We recently want to use UVA in multi-processing training situation. However, is it possible for a unified virtual addressing to be shared by different process or gpus?
We now can have multi-processing training with each process have a copy of this space in CPU. I wonder how can I make it shareable? Thank you!
You can use CUDA IPC. There are sample codes.
Yes, it is clear that CUDA IPC can be used to share device memory pointers between different GPUs. But from my perspective, UVA is not quite a thing. It provides a single virtual memory address for all the memory in the system, and we can access these pointers from GPU code no matter where they reside. Do you think this kind of address can be shareable between different processes?
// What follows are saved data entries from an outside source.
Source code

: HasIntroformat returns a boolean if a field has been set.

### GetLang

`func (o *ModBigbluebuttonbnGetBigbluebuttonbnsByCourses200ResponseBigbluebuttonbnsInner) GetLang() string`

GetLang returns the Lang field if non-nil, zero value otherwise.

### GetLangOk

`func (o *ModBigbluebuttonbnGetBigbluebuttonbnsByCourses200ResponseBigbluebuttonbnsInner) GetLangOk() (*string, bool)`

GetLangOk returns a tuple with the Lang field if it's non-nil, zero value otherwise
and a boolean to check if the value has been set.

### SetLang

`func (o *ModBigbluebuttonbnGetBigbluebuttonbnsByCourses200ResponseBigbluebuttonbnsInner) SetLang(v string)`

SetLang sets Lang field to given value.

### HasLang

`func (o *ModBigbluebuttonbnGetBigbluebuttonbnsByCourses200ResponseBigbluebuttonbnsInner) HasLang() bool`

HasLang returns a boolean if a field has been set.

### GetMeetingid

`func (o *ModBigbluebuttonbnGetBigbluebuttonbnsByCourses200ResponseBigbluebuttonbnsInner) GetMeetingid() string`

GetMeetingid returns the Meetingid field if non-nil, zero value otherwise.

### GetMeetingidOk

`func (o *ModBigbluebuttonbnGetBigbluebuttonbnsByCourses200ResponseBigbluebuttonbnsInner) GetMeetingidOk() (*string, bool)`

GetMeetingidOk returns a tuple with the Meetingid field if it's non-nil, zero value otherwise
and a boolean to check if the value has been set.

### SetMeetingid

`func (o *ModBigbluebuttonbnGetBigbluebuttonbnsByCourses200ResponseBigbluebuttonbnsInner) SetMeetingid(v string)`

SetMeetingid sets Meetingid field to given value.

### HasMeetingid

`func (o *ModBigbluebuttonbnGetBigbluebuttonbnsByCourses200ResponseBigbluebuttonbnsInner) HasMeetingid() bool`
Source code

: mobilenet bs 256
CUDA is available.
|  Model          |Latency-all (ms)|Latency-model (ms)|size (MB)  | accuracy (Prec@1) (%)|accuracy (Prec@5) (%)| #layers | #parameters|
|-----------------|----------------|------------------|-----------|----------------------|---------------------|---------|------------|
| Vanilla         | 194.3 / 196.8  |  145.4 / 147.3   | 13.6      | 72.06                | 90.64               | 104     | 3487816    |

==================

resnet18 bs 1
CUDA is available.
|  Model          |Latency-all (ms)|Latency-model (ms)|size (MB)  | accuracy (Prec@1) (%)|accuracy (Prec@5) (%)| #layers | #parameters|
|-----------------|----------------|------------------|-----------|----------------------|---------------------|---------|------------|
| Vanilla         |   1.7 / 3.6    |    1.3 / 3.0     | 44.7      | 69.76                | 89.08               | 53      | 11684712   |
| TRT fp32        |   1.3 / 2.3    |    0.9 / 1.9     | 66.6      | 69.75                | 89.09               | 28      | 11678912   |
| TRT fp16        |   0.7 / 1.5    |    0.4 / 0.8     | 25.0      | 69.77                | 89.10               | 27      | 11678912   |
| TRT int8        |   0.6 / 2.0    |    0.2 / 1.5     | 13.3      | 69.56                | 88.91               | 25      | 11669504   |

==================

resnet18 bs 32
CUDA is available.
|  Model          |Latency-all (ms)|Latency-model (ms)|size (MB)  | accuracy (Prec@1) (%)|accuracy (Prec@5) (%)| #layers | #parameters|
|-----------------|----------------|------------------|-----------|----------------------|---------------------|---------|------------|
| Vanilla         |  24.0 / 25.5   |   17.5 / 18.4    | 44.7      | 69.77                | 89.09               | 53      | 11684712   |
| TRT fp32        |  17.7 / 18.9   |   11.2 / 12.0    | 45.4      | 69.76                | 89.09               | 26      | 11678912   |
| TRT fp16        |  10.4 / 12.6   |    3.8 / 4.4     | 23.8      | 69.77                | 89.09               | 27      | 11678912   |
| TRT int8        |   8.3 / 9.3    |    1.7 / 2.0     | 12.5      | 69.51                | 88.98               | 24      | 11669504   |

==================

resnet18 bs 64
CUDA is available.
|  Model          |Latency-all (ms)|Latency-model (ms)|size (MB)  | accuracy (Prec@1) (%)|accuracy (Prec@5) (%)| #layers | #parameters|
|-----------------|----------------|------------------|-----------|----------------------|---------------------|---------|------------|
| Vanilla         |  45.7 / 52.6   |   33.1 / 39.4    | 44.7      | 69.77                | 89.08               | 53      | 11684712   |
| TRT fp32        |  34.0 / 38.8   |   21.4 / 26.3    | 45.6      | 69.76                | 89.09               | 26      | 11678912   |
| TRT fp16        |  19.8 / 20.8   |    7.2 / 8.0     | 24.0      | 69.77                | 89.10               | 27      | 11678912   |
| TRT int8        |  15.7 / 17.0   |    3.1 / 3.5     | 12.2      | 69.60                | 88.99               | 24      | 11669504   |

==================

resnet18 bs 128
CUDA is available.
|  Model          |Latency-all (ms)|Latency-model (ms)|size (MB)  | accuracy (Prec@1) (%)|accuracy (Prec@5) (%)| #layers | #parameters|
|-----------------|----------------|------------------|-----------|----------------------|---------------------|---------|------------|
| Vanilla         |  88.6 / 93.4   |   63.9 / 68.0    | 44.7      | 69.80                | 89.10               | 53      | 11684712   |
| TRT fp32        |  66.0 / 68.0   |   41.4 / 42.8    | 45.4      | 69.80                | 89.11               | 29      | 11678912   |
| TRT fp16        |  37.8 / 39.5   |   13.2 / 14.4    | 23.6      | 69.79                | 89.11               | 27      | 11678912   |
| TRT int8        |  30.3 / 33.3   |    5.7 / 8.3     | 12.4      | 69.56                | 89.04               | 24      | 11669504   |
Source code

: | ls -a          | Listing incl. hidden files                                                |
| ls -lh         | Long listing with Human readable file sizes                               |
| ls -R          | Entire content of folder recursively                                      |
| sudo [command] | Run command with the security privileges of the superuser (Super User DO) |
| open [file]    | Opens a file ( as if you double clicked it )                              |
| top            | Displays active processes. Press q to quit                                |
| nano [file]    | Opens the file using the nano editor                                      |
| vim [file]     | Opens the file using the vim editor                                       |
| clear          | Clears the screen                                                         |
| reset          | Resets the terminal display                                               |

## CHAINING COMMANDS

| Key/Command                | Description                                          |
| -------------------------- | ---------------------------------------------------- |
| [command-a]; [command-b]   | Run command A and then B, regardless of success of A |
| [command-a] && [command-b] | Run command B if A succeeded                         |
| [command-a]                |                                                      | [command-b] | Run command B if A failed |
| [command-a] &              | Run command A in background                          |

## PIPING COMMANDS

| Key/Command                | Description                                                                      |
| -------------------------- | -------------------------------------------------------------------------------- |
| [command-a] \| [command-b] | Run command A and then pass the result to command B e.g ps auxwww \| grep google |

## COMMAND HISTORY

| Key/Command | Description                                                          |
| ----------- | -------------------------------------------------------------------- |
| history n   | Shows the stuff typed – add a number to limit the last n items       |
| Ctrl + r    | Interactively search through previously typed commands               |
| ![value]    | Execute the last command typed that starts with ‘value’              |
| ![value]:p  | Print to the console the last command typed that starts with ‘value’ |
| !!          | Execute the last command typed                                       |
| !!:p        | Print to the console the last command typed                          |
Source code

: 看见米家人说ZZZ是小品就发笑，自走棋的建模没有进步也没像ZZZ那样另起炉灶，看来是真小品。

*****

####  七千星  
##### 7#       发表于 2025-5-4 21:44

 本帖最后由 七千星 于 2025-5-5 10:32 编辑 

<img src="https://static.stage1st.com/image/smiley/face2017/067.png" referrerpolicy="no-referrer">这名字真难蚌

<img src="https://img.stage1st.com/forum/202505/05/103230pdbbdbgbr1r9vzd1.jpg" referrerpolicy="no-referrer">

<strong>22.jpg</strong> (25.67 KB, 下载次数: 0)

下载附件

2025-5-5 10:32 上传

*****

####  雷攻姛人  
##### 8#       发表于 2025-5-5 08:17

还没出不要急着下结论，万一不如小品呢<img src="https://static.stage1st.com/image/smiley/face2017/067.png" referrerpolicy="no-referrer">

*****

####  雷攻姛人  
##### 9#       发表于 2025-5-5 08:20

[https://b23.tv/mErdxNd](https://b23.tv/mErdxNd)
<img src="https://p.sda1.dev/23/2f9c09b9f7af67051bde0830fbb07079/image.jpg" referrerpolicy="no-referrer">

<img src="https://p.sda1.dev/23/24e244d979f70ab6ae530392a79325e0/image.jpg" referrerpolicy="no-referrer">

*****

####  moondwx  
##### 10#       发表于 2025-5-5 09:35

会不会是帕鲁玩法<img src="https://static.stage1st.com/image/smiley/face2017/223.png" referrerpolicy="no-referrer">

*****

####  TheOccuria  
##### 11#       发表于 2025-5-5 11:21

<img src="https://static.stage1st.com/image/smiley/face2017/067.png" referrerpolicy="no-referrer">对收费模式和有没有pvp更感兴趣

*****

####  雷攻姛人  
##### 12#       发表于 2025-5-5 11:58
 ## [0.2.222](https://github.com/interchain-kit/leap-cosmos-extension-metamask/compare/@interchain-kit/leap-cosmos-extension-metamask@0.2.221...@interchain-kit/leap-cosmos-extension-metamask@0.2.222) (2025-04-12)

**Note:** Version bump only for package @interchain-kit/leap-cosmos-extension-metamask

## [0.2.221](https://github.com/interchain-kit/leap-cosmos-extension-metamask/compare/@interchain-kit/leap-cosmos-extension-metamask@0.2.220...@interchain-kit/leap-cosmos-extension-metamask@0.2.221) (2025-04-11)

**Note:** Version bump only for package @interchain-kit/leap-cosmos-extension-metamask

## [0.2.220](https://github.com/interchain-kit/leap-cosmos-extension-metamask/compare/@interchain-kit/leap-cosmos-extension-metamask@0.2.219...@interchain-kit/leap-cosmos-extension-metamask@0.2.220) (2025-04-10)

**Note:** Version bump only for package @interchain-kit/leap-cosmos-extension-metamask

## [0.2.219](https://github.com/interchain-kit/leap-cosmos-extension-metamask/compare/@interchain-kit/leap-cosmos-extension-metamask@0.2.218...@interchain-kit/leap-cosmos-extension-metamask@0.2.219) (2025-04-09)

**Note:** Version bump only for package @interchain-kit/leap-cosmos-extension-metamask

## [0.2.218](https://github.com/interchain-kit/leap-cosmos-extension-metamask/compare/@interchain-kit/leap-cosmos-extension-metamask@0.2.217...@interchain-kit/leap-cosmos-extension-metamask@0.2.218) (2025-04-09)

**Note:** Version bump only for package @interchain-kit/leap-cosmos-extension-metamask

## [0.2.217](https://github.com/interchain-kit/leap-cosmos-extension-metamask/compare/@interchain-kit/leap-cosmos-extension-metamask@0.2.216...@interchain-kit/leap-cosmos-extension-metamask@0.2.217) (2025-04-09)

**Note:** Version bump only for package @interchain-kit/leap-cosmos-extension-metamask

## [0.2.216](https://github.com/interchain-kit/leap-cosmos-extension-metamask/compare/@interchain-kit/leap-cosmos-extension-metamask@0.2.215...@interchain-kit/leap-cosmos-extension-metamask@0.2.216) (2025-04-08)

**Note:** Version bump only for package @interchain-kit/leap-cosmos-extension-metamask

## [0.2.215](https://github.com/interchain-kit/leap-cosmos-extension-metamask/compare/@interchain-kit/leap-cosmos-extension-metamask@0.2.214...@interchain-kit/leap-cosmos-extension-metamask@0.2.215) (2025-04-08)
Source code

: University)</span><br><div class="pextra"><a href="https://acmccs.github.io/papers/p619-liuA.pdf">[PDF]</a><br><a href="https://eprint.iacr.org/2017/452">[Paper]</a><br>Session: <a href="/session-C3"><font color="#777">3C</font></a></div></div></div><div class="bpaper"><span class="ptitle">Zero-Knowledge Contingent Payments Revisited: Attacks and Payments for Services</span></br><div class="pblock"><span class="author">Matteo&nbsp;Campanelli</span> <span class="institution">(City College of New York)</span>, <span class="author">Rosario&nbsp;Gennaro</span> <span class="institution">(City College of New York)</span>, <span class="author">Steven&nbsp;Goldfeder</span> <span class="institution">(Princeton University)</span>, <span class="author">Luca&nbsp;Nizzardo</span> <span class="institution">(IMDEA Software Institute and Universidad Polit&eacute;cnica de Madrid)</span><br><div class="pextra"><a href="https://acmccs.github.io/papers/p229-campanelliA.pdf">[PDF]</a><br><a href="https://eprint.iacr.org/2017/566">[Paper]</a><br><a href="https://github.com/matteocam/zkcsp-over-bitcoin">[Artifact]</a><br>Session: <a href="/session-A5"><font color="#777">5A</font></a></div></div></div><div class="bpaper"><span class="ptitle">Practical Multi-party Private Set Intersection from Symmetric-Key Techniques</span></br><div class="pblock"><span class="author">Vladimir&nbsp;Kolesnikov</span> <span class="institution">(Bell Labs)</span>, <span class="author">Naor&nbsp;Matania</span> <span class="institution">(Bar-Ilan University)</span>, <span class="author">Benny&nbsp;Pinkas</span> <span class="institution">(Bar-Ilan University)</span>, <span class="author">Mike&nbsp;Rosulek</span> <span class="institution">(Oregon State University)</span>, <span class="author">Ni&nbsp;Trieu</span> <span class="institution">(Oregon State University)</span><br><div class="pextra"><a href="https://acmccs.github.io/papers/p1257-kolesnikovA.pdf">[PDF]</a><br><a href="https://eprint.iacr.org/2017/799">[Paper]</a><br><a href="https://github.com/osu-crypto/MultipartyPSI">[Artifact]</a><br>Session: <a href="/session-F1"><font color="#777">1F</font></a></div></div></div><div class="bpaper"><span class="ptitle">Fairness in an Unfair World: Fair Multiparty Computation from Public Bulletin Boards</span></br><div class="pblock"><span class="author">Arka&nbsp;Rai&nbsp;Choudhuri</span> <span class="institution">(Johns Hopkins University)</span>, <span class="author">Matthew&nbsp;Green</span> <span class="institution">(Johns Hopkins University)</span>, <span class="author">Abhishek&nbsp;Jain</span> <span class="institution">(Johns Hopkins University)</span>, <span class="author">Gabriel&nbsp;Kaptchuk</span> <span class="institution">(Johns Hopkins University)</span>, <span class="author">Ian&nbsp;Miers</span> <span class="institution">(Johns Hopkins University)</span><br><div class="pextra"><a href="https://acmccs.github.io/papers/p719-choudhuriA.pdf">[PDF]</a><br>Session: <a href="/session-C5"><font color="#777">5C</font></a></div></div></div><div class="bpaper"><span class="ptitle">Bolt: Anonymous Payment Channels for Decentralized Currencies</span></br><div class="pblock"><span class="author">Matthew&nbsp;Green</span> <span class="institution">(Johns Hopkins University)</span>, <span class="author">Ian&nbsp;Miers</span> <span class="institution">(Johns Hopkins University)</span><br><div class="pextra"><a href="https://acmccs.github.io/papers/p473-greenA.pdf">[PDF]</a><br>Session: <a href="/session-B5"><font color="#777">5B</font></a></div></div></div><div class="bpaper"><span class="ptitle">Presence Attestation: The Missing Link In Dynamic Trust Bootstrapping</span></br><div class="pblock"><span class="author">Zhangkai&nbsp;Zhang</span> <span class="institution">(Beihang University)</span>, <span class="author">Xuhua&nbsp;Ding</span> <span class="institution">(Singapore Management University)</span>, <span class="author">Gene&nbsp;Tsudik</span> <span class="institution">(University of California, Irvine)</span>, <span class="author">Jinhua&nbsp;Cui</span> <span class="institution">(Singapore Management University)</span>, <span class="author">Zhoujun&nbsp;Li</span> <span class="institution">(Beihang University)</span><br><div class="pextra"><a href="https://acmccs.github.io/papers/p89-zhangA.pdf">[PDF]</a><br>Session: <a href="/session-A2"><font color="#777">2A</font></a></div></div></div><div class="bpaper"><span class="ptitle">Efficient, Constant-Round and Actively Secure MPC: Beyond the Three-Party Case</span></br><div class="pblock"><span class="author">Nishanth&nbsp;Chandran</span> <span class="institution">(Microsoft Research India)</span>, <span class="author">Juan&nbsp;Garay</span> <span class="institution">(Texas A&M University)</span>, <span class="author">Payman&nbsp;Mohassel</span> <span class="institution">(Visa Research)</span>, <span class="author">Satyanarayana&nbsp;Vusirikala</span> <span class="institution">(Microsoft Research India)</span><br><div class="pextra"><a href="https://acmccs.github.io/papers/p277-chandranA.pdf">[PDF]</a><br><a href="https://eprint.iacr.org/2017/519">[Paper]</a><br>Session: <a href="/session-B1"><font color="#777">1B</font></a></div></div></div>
I think if you use CUDA IPC, you can share access to device memory amongst all the GPUs in the system, more or less regardless of which process they are in. I make no statements beyond that regarding UVA or IPC. I’m not understanding whatever distinction you are making.
In general, an address from one process is not usable in another process, even if the address spaces are harmonized, because processes in modern operating systems don’t work that way. Process isolation is a thing. And using an address in a process that you haven’t properly set up simply won’t work. I think that statement is pretty much true for host code for the OS’s I am familiar with, and it is the same for device code.
You can’t take a host memory address from one process, and use that numerical value in another process, without any support or preparation. You need something like an IPC mechanism to make that work. Similar statements apply to device memory addresses.
If those GPU codes reside in different processes, and you are not also talking about using CUDA IPC, your statement is false.
UVA, all by itself, isn’t particularly useful or interesting. It is interesting as an enabler for other interesting things, such as being able to introspect pointers and being able to share the same pointer (numerical value) between host code and device code, for memory regions that are accessible by both, such as managed memory or pinned memory.
Yes, I mean the access is possible under the same process. Thank you for pointing out my mistake. I will try using CUDA IPC to achieve my purpose.